En effet, Washington a déclaré vendre à l'Arabie saoudite, aux Emirats arabes unis et à la Jordanie des armes pour 8,1 milliards de dollars «pour lutter contre la menace iranienne». Est-ce le véritable objectif de l'escalade américaine dans le Golfe?
- L'annonce en soi concernant la vente d'armes faisait partie de la campagne anti-iranienne actuelle. Son but consiste à exercer une pression supplémentaire sur Téhéran. Les Américains eux-mêmes ont fait du bruit, ce même (conseiller de Donald Trump à la sécurité nationale John) Bolton prédisait une guerre pour la région. Les USA ont effrayé plusieurs de leurs alliés les forçant à conclure des contrats de ce genre. Mais ce n'est qu'une première étape. Ce contrat sera suivi par d'autres. Car 8 milliards de dollars, ce n'est rien pour Donald Trump. Le président américain veut que les pays du Golfe paient des centaines de fois cette somme. Ce n'est donc que le début.
Les USA ont décrété des sanctions assez dures contre l'Iran. En particulier, à cause d'elles les pays comme la Chine, l'Inde, la Turquie et bien d'autres ont cessé d'acheter du pétrole iranien. Est-ce que Téhéran parviendra à faire face à ces défis? Et comment l'Iran compte-t-il surmonter ces difficultés?
- L'Iran fait face à ces sanctions. Comme je l'ai mentionné plus tôt, le pays y est habitué. Auparavant il s'agissait de sanctions du Conseil de sécurité des Nations unies, de l'UE et des USA. Aujourd'hui – seulement américaines. Ainsi, l'Inde a annoncé qu'elle relancerait les achats de pétrole iranien. La même chose pour la Chine. La réalité est telle que, malgré les sanctions, les cargos iraniens transportent via le détroit d'Ormuz près de 900.000 barils par jour. Je pense que l'Iran possède plusieurs autres acheteurs potentiels, aussi bien parmi les voisins qu'en dehors la région. L'impact des sanctions est très limité. Le marché boursier iranien est stable, dans l'ensemble le pays se fournit en nourriture, en médicaments et en carburant, la situation reste stable.

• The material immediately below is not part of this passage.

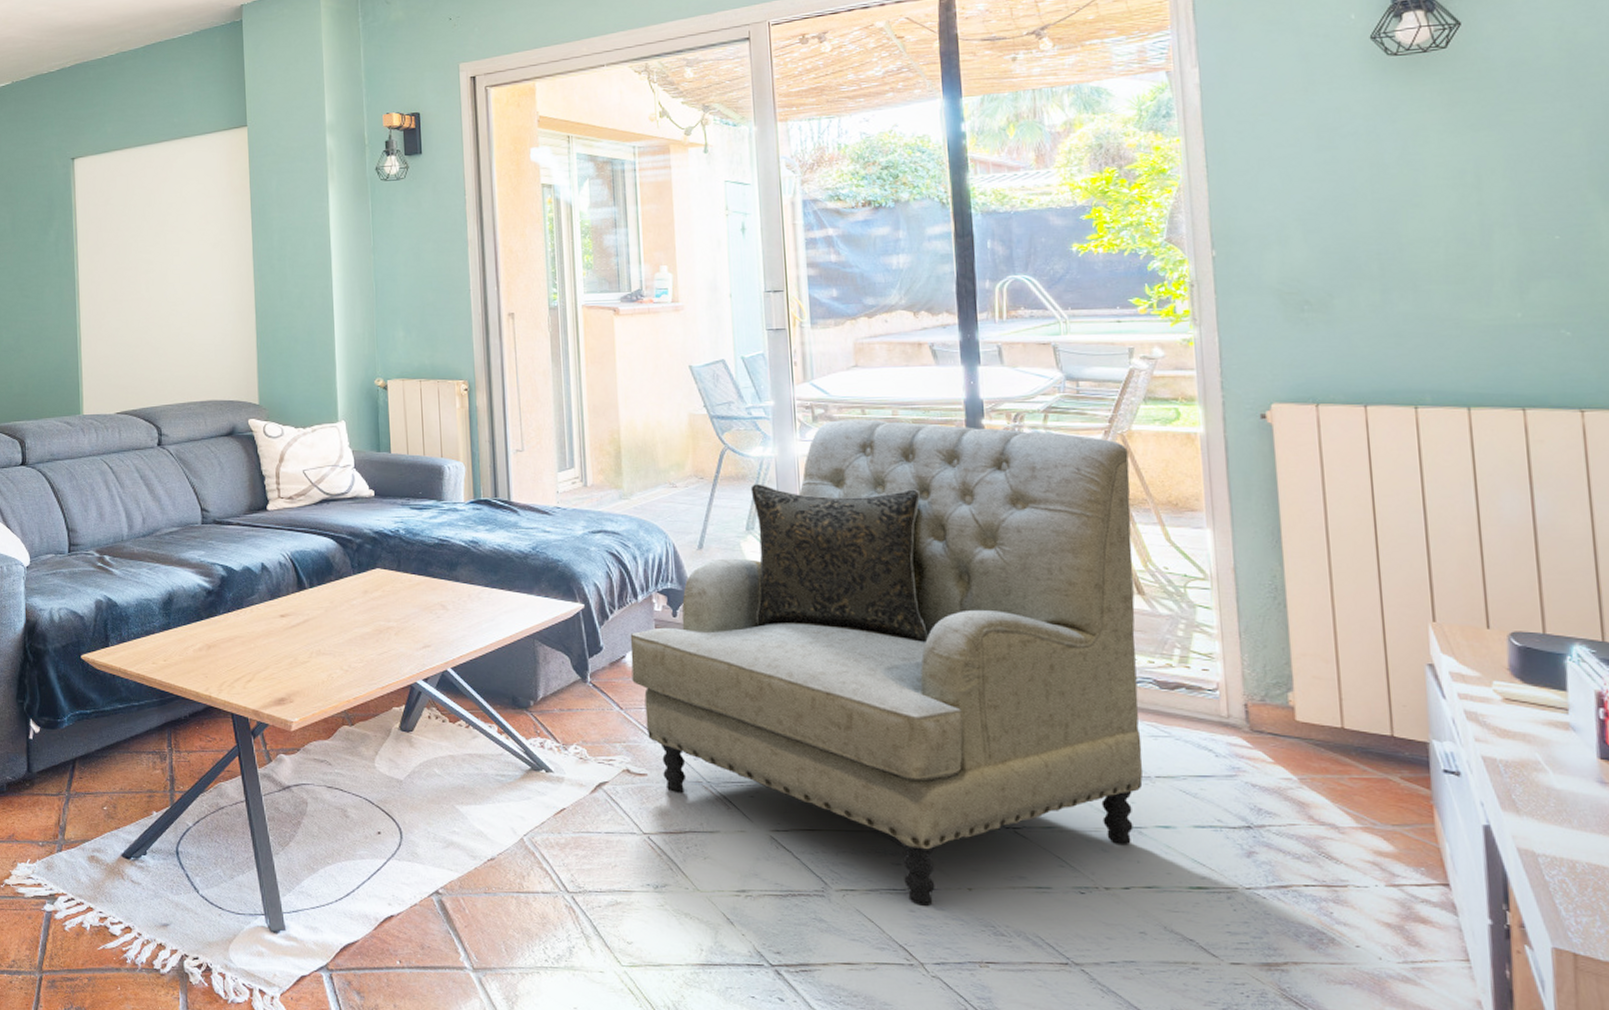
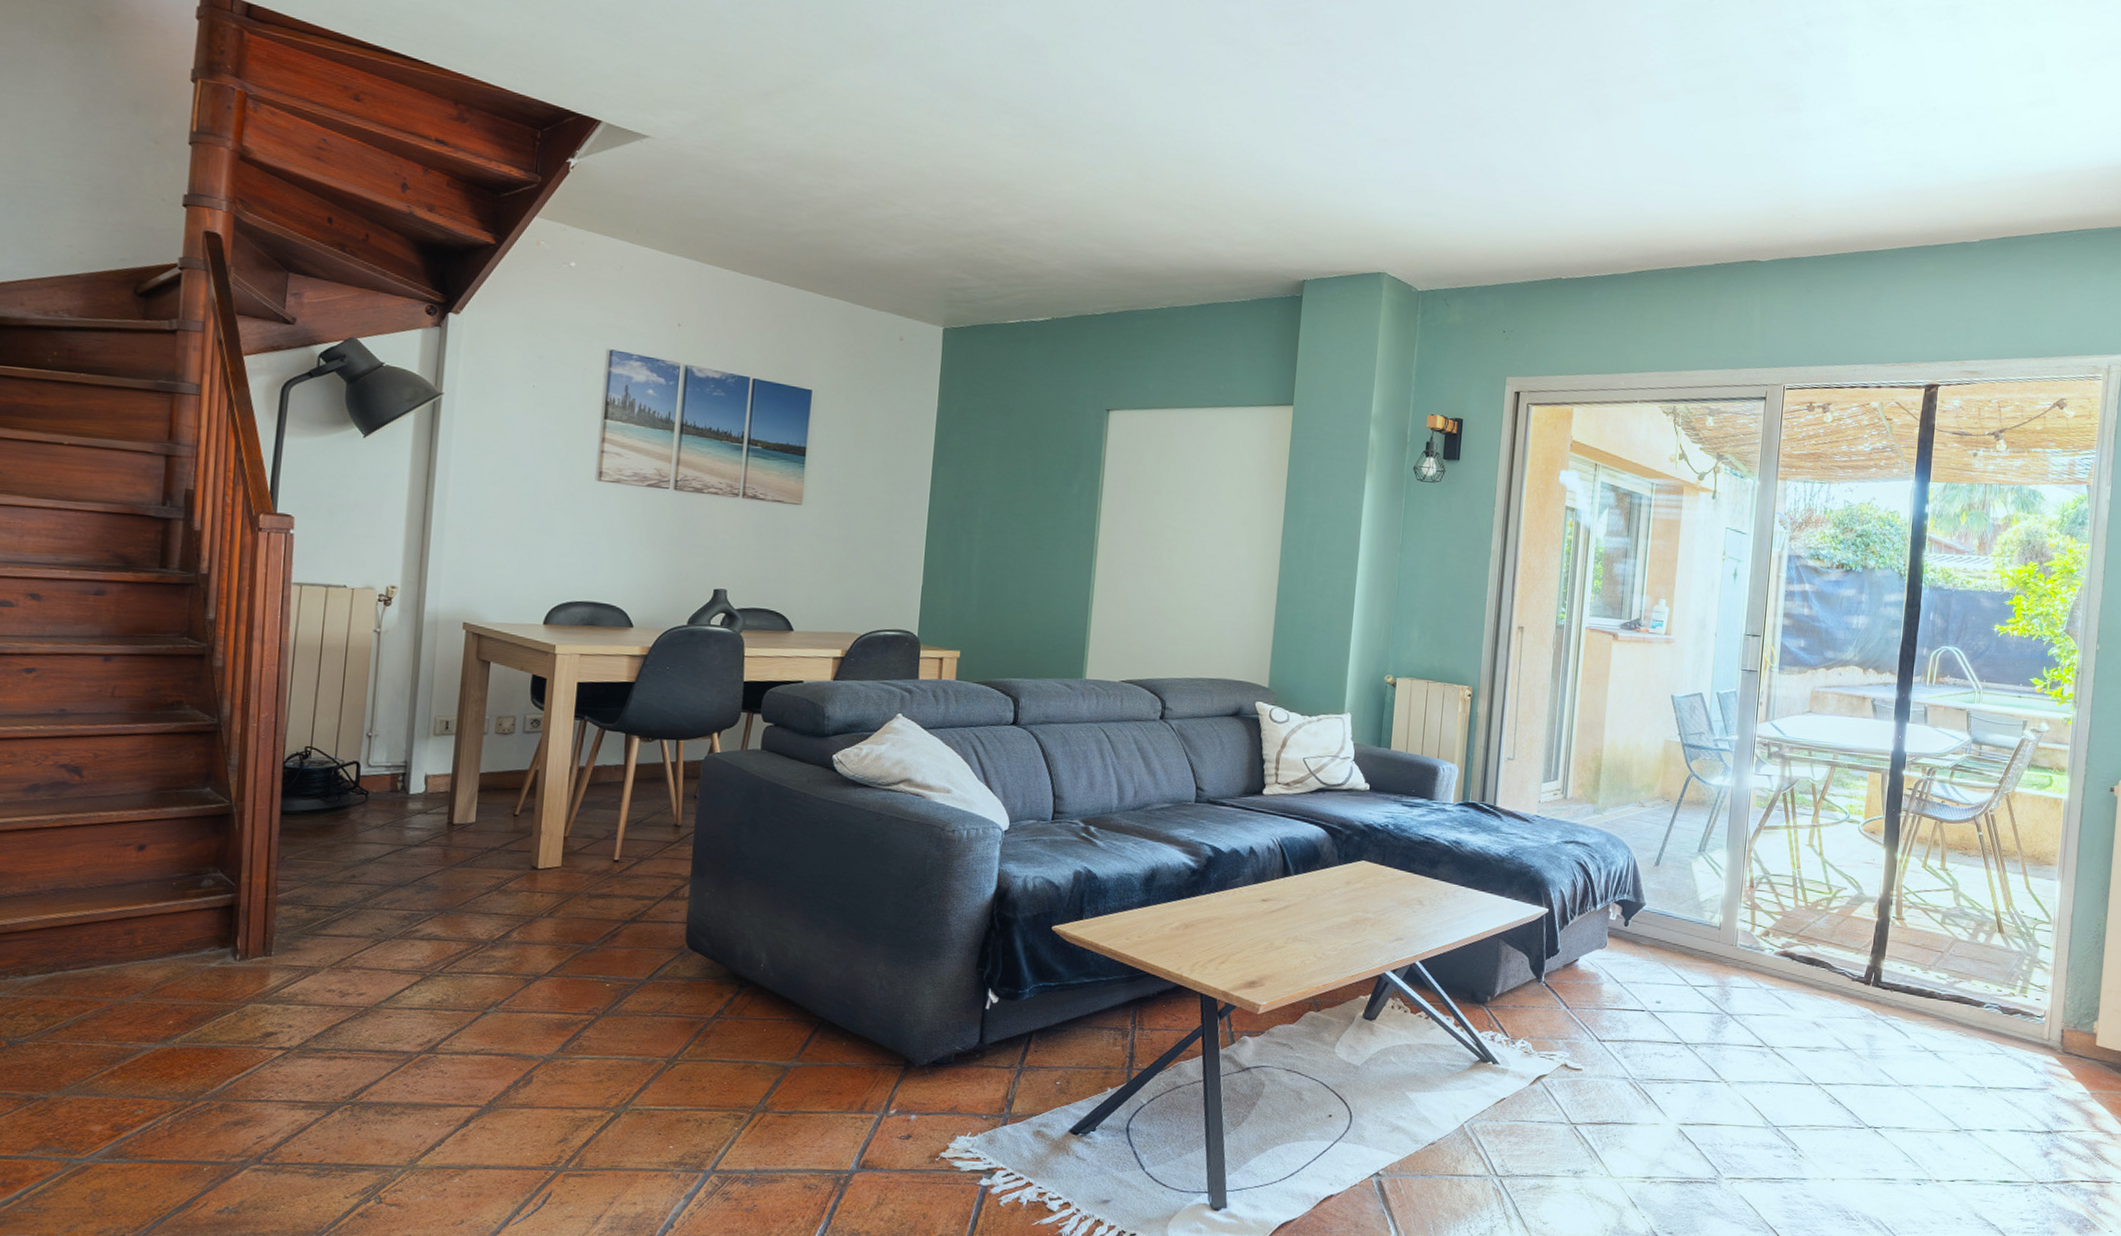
armchair: present [630,419,1143,906] -> none [1581,758,2010,1193]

L'Iran a suspendu certains points de l'accord nucléaire et a donné à la Russie, à la Chine et à l'Europe 60 jours pour qu'elles compensent les pertes des sanctions américaines. Est-ce que Téhéran a l'intention de se retirer de cet accord passé ce délai?
- L'Iran ne se retirera pas entièrement de l'accord nucléaire. Mais l'accomplissement de certains de ses points sera suspendu, comme l'ont annoncé l'Allemagne, le Royaume-Uni et la France. On peut s'attendre à ce que dans 60 jours nous assistions à une autre escalade si ces pays ne remplissaient pas les exigences de l'Iran. Quoi qu'il en soit, il est prématuré de parler de ce qui arrivera après ce délai. La base de la signature de l'accord nucléaire est le profit pour tous ses participants. C'est pourquoi la situation où tous les autres se retrouvent gagnants et seulement l'Iran perd son profit est inadmissible. Soit tout le monde gagne, soit tout le monde perd. Il n'y a pas d'autre solution possible.